Note that the site is automatically rebuilt when a file has been modified.

Troubleshooting

Running bundle install or bundle exec jekyll serve does not work

If you previously installed a version of this repo and it now does not work, you may have a version mismatch. To clean and reinstall, try to comment all gems specification in Gemfile and then run

$ bundle clean --force

then uncomment your changes in Gemfile and run

$ bundle install

If that does not resolve your problem, you may have a tooling version mismatch. The error messages following bundle install should provide some information. Otherwise, do not hesitate to create an issue on Github or leave a message of the VITAL slack to get some help.
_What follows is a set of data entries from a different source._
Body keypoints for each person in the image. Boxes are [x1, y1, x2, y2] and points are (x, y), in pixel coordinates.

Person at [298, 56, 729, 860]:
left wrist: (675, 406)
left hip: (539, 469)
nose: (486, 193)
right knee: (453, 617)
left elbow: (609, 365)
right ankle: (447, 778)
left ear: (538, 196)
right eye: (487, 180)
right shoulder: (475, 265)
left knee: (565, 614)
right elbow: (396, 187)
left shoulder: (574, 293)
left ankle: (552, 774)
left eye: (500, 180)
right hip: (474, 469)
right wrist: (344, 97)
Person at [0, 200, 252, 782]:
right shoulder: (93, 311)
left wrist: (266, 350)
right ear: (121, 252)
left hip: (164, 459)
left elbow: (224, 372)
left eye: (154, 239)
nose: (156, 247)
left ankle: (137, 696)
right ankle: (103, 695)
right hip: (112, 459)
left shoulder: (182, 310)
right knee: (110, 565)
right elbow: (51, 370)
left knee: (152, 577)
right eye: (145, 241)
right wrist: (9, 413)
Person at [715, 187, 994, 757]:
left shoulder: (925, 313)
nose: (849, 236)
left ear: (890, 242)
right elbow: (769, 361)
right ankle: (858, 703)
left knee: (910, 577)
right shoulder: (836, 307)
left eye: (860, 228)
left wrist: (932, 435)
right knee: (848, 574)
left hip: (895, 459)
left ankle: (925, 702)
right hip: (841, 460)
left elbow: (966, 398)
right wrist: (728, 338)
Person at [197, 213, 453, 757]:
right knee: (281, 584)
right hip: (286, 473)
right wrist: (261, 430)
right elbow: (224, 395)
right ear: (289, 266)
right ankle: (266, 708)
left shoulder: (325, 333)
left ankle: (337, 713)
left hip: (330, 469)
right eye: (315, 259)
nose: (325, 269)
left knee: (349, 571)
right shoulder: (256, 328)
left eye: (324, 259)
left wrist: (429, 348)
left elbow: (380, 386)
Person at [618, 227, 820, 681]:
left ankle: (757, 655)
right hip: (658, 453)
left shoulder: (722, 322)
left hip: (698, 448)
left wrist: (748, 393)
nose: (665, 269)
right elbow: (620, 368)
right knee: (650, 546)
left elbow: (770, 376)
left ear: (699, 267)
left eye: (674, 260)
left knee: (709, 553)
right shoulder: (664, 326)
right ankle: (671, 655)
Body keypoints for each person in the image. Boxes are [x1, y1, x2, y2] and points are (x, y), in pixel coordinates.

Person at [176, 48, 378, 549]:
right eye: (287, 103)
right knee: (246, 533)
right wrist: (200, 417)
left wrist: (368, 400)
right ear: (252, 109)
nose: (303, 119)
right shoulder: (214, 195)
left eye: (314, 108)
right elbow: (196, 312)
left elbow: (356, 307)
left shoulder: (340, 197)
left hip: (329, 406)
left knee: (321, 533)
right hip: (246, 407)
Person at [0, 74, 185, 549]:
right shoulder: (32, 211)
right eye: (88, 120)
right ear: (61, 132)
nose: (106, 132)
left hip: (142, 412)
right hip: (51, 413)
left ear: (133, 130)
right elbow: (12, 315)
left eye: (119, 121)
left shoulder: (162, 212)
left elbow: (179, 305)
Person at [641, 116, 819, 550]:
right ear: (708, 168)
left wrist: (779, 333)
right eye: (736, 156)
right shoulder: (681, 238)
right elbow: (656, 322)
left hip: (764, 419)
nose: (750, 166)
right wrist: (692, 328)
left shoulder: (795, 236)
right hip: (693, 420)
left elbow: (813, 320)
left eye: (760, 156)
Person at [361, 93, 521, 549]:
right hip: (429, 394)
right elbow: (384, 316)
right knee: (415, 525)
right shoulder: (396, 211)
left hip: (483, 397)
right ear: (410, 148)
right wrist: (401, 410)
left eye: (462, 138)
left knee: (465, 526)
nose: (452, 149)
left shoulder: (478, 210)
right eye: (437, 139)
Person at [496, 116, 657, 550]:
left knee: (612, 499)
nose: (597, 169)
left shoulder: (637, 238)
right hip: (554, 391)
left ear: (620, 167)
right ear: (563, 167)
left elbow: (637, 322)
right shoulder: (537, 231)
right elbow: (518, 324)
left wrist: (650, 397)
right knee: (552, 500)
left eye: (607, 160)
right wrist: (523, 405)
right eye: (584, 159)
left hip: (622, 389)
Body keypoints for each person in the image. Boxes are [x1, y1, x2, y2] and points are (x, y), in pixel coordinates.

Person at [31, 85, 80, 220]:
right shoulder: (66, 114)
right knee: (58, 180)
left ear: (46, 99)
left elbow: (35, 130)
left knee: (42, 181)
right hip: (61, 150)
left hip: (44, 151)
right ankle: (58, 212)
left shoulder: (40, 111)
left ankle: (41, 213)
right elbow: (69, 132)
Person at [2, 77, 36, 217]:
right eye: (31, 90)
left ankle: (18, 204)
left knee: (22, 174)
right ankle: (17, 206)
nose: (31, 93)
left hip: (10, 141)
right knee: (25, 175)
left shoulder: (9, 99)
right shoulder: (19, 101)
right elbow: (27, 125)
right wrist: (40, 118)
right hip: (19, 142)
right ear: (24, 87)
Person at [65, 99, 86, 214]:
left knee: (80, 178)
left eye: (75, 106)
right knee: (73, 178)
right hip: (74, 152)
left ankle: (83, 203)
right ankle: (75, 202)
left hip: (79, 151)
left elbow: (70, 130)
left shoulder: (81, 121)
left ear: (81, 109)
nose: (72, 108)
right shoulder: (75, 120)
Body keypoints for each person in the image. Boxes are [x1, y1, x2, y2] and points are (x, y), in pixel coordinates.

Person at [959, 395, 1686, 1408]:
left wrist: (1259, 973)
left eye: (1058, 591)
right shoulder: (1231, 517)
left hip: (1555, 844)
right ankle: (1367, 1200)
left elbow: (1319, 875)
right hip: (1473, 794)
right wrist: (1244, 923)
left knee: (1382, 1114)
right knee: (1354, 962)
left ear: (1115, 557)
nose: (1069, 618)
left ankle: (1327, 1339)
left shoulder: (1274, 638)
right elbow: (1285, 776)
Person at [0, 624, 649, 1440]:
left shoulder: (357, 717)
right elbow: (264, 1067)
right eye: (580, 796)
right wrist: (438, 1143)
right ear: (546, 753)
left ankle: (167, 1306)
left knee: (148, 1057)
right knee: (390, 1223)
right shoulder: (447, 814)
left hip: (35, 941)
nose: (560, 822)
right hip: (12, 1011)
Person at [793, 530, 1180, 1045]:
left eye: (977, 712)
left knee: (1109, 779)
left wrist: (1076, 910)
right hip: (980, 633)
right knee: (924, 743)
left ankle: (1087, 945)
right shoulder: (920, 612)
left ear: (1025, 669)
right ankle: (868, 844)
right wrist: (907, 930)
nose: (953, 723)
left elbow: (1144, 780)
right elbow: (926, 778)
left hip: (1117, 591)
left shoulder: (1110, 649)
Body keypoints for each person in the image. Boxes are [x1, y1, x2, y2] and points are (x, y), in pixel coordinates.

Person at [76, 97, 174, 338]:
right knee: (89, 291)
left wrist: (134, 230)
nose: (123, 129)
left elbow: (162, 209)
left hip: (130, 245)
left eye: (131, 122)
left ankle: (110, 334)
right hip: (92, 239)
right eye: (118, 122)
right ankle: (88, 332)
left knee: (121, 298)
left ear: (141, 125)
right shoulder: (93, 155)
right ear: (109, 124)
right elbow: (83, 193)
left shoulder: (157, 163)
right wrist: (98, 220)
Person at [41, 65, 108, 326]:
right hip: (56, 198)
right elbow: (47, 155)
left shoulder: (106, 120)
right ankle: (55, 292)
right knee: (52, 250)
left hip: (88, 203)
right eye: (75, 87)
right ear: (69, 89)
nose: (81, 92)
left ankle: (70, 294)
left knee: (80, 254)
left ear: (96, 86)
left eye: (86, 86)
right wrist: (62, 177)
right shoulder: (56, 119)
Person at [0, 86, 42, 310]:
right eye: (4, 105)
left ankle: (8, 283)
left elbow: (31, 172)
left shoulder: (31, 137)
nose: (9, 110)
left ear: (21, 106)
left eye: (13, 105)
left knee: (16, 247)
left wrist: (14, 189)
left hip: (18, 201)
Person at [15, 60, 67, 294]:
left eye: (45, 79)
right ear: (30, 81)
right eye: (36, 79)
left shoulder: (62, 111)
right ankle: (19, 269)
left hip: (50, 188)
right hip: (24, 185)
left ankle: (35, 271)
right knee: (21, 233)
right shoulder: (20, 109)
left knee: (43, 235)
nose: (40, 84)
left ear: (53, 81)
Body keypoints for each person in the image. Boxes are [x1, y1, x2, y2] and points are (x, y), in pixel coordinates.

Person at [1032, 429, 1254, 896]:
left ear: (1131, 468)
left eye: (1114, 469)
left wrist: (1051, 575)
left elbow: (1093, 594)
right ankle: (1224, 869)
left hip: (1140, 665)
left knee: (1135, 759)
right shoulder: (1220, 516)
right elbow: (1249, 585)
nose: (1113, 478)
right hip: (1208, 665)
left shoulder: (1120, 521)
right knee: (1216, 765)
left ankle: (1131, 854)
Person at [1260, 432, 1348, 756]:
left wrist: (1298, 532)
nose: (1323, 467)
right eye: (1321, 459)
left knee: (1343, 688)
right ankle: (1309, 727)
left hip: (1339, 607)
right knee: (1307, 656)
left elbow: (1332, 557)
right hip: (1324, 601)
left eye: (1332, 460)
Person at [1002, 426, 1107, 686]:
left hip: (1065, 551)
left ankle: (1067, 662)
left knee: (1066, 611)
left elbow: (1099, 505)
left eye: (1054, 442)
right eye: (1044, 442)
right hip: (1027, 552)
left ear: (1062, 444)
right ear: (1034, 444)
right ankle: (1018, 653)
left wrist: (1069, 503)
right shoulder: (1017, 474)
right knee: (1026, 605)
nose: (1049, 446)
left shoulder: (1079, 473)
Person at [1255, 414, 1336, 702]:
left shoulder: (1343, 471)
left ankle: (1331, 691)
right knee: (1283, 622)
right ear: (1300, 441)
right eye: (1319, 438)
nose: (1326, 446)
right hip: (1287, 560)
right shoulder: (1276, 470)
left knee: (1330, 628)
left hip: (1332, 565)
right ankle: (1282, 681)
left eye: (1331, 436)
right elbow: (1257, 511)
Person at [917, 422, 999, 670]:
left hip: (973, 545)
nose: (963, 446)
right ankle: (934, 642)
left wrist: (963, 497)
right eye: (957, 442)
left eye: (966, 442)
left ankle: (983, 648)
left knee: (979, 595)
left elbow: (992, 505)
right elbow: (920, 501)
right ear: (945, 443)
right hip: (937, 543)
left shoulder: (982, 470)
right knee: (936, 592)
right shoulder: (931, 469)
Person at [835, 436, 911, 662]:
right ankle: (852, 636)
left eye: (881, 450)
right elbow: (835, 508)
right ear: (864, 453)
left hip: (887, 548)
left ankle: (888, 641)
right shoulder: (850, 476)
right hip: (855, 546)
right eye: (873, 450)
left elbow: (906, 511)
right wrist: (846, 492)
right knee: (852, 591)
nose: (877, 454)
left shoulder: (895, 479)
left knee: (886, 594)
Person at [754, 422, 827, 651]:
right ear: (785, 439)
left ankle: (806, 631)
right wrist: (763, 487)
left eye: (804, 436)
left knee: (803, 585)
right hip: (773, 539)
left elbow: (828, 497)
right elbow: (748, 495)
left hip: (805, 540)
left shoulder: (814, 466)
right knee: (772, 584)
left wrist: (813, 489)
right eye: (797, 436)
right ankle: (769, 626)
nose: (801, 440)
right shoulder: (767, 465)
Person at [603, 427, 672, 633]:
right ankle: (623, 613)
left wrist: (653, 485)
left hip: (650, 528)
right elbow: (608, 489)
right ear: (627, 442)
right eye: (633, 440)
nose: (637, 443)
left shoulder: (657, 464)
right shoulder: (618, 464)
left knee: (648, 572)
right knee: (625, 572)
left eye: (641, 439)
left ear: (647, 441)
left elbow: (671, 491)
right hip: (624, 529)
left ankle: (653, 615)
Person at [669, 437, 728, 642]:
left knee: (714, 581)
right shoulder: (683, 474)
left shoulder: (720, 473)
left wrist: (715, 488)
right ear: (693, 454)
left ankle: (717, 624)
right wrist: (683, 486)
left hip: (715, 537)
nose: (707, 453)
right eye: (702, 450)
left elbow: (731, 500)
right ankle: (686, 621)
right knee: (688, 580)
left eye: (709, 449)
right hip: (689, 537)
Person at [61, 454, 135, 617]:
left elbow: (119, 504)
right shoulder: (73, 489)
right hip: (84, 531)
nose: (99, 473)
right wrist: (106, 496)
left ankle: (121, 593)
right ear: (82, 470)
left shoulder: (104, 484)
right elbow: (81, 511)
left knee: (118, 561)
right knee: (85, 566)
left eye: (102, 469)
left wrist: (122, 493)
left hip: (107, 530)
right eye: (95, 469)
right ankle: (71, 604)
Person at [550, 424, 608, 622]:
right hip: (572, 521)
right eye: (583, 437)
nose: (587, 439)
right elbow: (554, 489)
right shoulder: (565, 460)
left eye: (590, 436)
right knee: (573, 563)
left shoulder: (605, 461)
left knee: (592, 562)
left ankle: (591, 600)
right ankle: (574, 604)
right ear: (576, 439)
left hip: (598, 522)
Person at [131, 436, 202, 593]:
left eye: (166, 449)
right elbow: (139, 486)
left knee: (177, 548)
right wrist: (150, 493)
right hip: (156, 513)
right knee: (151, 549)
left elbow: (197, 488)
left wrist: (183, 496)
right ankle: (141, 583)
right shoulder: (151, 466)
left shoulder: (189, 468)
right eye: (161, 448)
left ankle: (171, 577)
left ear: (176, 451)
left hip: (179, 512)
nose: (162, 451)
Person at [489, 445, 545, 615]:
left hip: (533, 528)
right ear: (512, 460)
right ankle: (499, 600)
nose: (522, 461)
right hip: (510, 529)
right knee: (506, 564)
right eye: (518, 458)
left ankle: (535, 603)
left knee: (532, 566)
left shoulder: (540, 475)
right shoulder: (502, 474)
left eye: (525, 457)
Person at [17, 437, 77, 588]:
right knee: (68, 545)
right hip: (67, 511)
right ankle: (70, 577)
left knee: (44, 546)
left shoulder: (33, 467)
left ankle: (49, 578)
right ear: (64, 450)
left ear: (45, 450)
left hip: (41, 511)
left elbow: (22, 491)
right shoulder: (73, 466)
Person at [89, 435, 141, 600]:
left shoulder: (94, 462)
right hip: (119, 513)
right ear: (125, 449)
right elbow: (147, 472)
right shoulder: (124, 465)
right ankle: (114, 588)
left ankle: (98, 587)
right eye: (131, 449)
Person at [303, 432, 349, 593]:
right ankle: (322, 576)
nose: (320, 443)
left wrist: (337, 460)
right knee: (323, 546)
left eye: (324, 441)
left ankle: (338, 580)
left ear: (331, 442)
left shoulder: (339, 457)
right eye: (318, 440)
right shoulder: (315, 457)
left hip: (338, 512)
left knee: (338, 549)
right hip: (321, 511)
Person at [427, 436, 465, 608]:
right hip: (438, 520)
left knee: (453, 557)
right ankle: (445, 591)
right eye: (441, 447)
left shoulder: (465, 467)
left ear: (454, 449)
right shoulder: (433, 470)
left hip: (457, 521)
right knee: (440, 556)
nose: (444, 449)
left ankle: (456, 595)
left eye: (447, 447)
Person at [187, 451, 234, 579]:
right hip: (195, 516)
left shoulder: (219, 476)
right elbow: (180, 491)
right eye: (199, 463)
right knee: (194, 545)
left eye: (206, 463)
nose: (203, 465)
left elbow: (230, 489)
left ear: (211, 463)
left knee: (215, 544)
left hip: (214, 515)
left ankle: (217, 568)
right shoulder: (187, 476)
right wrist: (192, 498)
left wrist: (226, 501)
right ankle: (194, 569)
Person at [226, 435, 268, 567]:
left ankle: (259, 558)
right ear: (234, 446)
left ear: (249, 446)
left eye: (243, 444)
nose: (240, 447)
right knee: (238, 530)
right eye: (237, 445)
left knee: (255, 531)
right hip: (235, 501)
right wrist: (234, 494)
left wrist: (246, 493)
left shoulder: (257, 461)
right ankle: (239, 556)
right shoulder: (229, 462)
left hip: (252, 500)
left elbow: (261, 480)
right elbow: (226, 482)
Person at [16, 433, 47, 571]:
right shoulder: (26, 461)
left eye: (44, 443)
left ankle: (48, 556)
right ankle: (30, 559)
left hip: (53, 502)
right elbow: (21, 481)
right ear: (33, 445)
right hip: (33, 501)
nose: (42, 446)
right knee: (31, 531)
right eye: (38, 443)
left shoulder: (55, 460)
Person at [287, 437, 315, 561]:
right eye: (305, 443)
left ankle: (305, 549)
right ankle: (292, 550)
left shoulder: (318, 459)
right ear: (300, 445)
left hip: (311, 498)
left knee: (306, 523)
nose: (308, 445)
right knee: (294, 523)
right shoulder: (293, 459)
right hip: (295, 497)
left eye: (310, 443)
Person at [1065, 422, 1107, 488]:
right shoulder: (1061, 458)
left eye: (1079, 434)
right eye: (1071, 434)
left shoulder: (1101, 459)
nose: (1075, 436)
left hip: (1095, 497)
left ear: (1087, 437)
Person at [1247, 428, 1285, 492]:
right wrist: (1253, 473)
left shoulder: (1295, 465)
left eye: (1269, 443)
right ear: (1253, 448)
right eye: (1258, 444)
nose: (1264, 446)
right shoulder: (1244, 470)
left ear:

Running bundle install has modified Gemfile.lock

This is likely happening because you don’t have Ruby 2.7.1. Confirm by running git diff. If you see something like this:

 RUBY VERSION
-   ruby 2.7.1
+   ruby 2.4.0p0

it confirms that you need to upgrade ruby. To do so, run the following commands:

rbenv install 2.7.1
rbenv global 2.7.1
rbenv uninstall 2.4.0  # you can uninstall the old version
gem install bundler:2.1.4  # need to install bundler after upgrading ruby
bundle install

After this, there shouldn’t be changes on Gemfile.lock.